───── RECORDS SUPPLIED

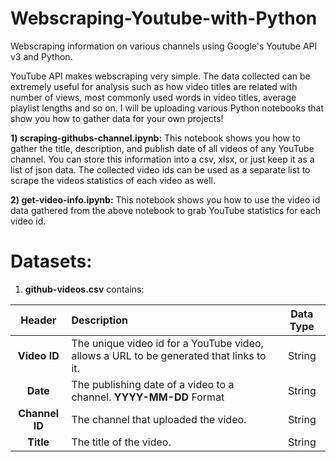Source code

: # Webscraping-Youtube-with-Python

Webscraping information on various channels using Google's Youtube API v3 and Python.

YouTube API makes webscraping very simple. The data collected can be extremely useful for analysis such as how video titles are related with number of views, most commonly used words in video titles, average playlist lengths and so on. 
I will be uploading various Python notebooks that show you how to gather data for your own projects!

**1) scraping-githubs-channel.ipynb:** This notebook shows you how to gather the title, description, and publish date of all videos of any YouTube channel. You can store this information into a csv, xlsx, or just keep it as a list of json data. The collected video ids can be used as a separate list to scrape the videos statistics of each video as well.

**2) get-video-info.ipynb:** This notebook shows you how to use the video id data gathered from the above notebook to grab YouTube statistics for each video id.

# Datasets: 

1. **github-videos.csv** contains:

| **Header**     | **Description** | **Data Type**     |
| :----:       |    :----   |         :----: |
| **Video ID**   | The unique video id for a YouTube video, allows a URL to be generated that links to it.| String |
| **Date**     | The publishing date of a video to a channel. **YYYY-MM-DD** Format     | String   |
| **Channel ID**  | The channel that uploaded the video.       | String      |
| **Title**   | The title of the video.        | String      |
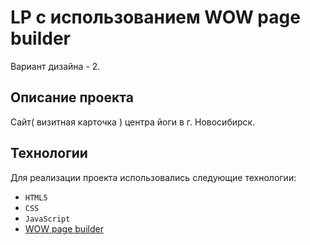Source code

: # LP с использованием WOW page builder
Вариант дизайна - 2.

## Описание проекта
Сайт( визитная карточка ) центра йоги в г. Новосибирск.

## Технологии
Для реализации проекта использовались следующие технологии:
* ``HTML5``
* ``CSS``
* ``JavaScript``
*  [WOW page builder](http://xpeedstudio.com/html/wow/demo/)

──────────
───── RECORDS SUPPLIED

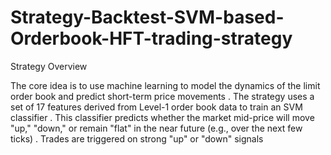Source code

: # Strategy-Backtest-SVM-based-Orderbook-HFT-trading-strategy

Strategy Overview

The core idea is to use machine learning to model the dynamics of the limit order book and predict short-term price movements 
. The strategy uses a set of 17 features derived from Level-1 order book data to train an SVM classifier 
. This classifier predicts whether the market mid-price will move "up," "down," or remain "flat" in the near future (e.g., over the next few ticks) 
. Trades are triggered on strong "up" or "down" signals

──────────

Spot the lines above that mention "from" and copy them.

**2) get-video-info.ipynb:** This notebook shows you how to use the video id data gathered from the above notebook to grab YouTube statistics for each video id.
. The strategy uses a set of 17 features derived from Level-1 order book data to train an SVM classifier 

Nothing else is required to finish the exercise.